Passage for review ▸
<<<<
[ackatz]

The whole URL with the decryption key gets sent to the user one time when it’s generated. The key is tacked on at the end after a “#” symbol like you would see in a bookmark. It’s not used by the app as a bookmark, but the value is still accessible in the browser (window.location.hash). This way, I can send users their links and their decryption keys, but I will never be able to access the keys myself.

[m348e912]

Right, but your server logs should see the full request (and the keys), no?

[ackatz]

I just see these in my server logs when someone generates a link:

INFO: [cloudflare ip]:47174 - "POST /generate_link HTTP/1.1" 200 OK

[m348e912]

So you don't also see "GET /e47b07057738525b2f77fab1ef3197cac1b27e7672ea1a49bc5ae4f87eb19e8c/73a3257c89dbef144434269df702364eb0422554c508b6433266b4e65d07b344#p3d3pLH7ND2cr6EJztGmQosfPZdItxE_FQ5zCsGZ5bM=/ HTTP/1.1" 200 OK?

(That would be a test message I created a link for)

[ackatz]

No, anything including and after the # is not seen by the server. Here is a screenshot from Fly that shows what it looks like from my end: https://imgur.com/a/41XxtHJ

If someone were to go to just the /sha256/sha256 link without the encryption key bookmark appended to it, they would see: Decryption failed: ChaCha20Poly1305 key must be 32 bytes.

Or with a wrong key they would see: Decryption failed:

[m348e912]

Ah clever, that's the part I was missing. Cool idea and implementation. Thanks!
>>>>
(Skeletal landmark data)
<<<<
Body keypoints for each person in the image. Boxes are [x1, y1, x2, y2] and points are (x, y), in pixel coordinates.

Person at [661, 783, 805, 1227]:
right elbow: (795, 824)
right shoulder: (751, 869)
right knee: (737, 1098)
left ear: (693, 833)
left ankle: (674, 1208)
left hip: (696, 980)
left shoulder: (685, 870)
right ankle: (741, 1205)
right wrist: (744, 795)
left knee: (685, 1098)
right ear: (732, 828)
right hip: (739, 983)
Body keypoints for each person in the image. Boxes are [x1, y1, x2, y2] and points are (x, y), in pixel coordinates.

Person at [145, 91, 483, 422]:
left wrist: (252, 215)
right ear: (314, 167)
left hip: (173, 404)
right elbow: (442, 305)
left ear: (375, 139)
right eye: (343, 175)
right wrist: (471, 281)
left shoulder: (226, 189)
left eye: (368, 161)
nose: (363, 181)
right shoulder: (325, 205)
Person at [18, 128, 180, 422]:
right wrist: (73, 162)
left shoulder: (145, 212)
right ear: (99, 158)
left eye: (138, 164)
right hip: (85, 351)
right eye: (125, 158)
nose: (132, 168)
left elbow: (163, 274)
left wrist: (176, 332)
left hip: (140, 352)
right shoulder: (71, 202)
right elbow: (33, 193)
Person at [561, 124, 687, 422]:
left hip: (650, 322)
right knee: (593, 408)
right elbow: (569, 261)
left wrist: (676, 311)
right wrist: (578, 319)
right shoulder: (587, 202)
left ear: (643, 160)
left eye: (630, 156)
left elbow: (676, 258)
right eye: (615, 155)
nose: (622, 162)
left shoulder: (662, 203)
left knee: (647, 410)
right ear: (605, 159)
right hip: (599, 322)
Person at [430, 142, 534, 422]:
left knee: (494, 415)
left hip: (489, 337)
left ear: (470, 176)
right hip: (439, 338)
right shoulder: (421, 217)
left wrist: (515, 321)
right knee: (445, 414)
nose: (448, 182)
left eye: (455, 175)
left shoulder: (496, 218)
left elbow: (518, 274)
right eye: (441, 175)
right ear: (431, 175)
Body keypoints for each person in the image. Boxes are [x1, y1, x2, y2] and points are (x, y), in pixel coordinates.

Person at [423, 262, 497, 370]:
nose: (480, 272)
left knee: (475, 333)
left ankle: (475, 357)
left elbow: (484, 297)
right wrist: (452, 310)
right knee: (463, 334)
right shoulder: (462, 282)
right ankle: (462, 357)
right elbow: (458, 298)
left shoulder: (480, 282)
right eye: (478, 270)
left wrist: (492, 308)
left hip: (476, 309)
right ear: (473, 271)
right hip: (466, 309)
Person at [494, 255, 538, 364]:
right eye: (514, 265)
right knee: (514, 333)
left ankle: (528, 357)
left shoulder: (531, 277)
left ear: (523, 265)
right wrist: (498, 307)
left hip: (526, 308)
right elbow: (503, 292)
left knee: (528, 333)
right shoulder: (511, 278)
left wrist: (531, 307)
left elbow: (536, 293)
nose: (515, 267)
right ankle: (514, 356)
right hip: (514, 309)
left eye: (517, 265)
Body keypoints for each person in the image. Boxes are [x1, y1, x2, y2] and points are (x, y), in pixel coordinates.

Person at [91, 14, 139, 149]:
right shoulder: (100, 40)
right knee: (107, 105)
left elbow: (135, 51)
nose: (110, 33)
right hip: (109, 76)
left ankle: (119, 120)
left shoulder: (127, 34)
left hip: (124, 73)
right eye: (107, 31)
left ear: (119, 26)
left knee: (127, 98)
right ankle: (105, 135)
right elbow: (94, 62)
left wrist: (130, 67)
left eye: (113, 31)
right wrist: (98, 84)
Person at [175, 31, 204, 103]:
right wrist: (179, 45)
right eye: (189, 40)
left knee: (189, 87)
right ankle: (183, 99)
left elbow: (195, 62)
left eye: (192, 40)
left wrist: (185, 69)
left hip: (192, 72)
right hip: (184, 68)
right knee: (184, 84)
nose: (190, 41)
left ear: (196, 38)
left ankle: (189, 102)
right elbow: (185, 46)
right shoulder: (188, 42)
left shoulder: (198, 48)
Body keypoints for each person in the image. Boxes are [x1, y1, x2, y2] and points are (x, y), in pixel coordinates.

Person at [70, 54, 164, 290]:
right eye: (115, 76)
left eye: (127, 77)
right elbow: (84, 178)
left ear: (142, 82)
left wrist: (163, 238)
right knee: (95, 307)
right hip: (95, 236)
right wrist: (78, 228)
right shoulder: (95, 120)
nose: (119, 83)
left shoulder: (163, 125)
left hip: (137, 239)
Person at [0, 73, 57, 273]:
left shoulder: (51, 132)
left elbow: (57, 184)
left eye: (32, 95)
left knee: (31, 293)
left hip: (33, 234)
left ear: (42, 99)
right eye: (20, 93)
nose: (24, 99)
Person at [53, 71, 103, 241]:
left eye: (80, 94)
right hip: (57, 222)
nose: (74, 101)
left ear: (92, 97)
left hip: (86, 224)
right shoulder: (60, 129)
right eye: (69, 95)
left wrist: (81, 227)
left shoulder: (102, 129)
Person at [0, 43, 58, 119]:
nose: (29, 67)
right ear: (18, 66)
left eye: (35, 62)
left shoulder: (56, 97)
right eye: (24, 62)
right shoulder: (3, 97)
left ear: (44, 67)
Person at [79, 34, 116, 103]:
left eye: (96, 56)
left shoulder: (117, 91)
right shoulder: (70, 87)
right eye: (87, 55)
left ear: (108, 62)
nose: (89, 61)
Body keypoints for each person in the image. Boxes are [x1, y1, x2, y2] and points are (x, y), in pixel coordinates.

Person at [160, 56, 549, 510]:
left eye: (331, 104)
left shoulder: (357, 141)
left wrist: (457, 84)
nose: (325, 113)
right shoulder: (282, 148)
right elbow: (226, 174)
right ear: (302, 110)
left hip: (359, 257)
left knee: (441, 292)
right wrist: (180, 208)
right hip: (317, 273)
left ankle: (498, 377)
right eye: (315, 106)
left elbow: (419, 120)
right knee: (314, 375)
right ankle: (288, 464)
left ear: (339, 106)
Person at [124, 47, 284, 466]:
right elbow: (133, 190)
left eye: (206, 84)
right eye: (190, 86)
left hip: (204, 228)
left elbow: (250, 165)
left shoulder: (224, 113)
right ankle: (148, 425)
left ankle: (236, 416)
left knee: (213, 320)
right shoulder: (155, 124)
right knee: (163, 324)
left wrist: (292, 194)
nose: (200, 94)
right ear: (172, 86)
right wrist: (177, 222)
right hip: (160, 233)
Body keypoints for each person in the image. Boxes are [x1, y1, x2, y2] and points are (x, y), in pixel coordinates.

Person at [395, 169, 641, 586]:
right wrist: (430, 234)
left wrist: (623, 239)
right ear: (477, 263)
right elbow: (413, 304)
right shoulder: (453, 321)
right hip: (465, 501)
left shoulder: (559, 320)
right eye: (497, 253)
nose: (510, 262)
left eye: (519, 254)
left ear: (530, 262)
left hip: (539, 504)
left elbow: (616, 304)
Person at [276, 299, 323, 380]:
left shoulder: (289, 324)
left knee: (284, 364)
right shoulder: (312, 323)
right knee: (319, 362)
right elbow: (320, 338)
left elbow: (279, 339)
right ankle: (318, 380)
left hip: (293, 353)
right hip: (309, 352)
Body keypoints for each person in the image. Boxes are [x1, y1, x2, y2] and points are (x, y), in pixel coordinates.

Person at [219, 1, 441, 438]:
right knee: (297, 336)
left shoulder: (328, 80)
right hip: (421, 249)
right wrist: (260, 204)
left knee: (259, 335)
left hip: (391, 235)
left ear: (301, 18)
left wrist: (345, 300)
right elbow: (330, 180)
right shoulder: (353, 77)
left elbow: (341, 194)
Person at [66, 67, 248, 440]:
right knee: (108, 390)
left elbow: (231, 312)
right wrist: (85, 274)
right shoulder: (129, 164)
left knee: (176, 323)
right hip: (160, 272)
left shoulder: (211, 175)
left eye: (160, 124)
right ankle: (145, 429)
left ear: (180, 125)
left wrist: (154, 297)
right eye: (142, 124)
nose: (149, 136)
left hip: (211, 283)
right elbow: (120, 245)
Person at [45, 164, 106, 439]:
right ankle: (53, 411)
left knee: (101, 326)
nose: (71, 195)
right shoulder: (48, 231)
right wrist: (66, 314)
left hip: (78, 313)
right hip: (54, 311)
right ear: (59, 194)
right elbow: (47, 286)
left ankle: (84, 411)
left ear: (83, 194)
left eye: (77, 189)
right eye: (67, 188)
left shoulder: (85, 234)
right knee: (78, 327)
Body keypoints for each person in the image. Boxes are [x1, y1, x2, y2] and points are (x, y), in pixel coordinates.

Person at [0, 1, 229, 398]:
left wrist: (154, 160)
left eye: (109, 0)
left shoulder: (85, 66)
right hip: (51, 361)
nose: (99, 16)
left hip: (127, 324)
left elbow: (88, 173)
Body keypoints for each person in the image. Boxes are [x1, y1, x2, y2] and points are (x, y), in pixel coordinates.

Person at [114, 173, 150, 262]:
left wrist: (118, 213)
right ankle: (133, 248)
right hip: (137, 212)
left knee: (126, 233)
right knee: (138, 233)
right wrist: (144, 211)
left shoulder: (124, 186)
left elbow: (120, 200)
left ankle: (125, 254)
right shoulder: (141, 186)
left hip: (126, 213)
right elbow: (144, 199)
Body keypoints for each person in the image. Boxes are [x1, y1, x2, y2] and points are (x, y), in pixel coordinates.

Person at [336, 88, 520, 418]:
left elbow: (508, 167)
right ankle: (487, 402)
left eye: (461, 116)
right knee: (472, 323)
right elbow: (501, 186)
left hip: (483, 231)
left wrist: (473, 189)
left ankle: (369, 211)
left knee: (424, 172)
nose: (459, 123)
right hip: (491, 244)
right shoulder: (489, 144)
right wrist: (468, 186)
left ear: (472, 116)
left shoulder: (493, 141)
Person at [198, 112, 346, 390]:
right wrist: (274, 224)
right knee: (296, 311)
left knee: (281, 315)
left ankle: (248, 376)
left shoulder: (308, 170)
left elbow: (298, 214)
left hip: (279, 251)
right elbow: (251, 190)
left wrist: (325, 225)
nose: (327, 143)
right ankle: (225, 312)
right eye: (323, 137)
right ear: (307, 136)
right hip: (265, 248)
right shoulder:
>>>>
Tasks ▸
a. In the forum thread, what symbol comes right before the decryption key in the URL?
b. Please quote the stretch of the forum thread from "(That would be" through "and implementation. Thanks!".
You won't need the skeletal landmark data.

Responses per task ▸
a. A "#" symbol.

b.
(That would be a test message I created a link for)

[ackatz]

No, anything including and after the # is not seen by the server. Here is a screenshot from Fly that shows what it looks like from my end: https://imgur.com/a/41XxtHJ

If someone were to go to just the /sha256/sha256 link without the encryption key bookmark appended to it, they would see: Decryption failed: ChaCha20Poly1305 key must be 32 bytes.

Or with a wrong key they would see: Decryption failed:

[m348e912]

Ah clever, that's the part I was missing. Cool idea and implementation. Thanks!